Assignment
Return the lines below without alteration, from the first line through the line containing "gangenheit wiederholt nicht".

Extracted information
------------------------------------------------------------------------

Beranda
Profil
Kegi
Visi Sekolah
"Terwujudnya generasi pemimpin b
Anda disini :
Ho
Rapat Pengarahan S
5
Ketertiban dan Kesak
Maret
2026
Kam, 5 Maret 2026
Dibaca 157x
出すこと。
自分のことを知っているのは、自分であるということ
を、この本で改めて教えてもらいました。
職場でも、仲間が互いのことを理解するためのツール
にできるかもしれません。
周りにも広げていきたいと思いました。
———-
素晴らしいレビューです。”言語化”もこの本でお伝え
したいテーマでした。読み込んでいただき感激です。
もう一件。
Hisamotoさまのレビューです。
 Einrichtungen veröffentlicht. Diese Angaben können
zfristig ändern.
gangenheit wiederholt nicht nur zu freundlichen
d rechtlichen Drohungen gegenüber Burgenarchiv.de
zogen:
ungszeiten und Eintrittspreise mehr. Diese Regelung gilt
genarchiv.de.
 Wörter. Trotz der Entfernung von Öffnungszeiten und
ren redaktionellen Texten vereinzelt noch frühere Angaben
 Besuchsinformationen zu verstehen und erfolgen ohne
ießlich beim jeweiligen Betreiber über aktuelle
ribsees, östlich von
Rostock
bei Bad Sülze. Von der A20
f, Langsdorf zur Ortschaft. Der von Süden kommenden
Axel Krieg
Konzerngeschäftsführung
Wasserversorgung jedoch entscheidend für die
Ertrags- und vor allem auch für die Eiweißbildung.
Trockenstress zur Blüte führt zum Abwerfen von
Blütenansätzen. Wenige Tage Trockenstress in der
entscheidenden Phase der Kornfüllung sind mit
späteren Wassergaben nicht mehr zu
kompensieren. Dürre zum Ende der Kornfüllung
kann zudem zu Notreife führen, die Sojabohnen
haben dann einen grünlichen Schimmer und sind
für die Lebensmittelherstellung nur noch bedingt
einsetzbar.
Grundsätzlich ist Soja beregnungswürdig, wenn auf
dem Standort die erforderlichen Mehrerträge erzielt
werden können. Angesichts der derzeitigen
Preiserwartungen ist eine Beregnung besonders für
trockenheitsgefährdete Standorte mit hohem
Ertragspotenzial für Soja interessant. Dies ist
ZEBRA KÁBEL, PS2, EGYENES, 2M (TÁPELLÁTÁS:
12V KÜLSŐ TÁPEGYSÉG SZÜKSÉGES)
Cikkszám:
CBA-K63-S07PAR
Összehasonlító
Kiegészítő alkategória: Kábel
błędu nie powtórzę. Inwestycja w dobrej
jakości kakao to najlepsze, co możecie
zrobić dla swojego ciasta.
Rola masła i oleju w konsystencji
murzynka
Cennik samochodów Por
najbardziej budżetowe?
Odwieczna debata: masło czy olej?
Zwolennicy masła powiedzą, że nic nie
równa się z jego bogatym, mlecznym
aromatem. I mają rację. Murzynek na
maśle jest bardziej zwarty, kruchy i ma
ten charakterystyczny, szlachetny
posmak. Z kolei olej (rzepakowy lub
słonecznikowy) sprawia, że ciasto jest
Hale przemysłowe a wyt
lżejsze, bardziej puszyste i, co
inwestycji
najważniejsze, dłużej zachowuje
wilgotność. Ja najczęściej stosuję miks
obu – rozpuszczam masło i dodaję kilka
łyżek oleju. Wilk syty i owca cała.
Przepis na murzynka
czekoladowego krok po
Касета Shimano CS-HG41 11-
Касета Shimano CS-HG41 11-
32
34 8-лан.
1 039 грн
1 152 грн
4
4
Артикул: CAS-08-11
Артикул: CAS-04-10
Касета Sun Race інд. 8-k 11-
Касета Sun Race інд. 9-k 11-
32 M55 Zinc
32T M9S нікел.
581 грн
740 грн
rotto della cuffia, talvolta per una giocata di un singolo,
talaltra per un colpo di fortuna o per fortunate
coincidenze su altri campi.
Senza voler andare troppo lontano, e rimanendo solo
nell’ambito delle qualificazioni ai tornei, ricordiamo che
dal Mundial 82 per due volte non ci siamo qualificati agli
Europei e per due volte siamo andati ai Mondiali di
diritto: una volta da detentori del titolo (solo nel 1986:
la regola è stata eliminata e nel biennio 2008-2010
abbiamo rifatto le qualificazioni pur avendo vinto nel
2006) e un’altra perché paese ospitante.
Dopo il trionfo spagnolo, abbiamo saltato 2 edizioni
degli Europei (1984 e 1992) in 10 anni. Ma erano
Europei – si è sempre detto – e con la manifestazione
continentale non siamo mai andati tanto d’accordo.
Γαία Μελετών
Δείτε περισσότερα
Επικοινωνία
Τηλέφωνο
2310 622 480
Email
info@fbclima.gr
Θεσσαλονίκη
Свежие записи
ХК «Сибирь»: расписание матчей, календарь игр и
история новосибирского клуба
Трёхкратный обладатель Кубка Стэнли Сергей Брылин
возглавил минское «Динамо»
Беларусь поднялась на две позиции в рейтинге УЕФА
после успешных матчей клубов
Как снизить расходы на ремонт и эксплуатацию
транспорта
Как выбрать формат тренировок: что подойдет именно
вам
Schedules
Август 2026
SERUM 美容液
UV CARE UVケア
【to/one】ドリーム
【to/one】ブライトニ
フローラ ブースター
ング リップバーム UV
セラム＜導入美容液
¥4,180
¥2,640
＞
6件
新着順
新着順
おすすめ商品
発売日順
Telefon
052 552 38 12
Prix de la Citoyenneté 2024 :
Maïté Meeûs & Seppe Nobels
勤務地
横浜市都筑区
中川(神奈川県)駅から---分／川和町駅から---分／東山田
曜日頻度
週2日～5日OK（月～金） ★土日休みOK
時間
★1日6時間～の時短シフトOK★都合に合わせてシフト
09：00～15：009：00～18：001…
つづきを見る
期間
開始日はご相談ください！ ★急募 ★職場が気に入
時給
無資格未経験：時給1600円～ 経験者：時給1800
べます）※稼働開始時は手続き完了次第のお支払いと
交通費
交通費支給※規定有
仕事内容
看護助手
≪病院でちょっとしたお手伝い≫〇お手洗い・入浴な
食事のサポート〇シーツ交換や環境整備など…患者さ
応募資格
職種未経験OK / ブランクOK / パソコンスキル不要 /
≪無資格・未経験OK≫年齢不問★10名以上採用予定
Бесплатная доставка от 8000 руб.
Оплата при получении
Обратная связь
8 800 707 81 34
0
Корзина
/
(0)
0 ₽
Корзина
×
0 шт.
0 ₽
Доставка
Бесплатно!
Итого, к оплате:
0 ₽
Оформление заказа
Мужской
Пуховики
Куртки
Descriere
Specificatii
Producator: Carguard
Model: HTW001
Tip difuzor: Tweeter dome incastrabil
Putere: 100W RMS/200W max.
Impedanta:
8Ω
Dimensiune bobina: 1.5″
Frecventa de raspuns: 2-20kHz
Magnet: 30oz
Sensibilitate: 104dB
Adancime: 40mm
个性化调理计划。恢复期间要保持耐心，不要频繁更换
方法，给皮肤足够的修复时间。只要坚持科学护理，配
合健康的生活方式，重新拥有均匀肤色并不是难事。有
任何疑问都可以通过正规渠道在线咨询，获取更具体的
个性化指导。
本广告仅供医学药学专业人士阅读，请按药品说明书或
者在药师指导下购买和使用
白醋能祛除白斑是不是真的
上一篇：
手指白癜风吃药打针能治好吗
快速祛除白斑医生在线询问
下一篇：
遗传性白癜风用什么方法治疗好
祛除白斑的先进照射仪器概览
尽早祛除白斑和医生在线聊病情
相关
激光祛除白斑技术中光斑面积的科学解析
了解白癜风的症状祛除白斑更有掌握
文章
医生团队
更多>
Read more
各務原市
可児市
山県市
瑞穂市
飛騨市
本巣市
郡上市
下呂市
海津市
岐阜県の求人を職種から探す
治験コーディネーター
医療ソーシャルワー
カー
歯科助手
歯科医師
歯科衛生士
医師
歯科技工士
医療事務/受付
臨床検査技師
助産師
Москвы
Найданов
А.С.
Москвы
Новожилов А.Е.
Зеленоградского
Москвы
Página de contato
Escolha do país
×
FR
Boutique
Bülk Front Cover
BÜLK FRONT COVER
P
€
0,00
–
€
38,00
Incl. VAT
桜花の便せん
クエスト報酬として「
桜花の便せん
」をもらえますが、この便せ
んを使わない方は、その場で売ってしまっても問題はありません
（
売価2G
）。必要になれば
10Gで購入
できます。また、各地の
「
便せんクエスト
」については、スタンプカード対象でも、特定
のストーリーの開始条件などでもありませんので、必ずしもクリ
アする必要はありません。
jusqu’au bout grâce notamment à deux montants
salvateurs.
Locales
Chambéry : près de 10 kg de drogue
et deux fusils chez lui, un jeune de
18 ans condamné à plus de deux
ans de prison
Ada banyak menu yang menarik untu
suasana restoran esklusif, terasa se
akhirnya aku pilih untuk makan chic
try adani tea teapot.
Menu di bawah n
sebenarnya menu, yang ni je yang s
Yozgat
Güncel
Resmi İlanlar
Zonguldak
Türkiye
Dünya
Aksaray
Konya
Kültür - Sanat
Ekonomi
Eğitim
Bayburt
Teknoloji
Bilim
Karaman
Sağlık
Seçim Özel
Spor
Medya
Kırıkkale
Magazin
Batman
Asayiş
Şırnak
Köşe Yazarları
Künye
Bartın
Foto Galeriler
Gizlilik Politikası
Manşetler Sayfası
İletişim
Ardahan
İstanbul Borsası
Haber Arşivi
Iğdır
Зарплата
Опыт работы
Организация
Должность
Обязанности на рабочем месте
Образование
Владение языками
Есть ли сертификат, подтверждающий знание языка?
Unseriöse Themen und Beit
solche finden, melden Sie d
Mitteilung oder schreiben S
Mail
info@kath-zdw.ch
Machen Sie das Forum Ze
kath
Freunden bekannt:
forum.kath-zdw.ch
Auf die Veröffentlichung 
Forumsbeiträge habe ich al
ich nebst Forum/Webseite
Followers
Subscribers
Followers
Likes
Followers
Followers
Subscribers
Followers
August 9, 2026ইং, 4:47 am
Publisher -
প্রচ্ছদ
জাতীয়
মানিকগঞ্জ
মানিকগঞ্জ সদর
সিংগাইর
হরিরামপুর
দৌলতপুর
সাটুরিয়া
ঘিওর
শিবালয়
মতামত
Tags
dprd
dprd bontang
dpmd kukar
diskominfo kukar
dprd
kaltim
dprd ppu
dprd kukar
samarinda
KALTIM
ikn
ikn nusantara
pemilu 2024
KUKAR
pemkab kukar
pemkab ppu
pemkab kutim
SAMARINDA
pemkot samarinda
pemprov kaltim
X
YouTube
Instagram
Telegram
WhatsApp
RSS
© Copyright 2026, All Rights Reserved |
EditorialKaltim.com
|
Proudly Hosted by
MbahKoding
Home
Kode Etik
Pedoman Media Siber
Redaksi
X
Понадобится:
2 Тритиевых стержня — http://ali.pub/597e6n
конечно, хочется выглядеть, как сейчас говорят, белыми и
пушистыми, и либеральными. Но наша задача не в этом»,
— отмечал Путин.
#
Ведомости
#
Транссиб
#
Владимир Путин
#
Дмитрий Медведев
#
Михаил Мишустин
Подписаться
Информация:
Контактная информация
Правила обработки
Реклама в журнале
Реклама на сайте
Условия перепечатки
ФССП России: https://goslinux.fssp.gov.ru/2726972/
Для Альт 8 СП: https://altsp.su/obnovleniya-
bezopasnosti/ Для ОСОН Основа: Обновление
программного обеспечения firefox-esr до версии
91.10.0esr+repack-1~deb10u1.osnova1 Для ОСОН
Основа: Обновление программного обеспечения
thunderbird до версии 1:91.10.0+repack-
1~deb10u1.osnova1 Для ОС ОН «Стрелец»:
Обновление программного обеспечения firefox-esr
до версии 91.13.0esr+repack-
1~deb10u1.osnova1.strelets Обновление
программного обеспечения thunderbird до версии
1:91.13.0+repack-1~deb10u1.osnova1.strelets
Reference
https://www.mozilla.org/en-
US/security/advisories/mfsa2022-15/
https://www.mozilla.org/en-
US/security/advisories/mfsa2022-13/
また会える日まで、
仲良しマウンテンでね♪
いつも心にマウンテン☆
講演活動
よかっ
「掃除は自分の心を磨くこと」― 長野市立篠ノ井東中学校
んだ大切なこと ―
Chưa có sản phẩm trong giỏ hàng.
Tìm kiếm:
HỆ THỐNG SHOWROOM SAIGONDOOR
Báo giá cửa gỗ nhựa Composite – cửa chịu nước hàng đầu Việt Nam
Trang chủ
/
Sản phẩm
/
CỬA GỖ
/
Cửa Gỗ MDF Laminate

------------------------------------------------------------------------

Answer to this task
Beranda
Profil
Kegi
Visi Sekolah
"Terwujudnya generasi pemimpin b
Anda disini :
Ho
Rapat Pengarahan S
5
Ketertiban dan Kesak
Maret
2026
Kam, 5 Maret 2026
Dibaca 157x
出すこと。
自分のことを知っているのは、自分であるということ
を、この本で改めて教えてもらいました。
職場でも、仲間が互いのことを理解するためのツール
にできるかもしれません。
周りにも広げていきたいと思いました。
———-
素晴らしいレビューです。”言語化”もこの本でお伝え
したいテーマでした。読み込んでいただき感激です。
もう一件。
Hisamotoさまのレビューです。
 Einrichtungen veröffentlicht. Diese Angaben können
zfristig ändern.
gangenheit wiederholt nicht nur zu freundlichen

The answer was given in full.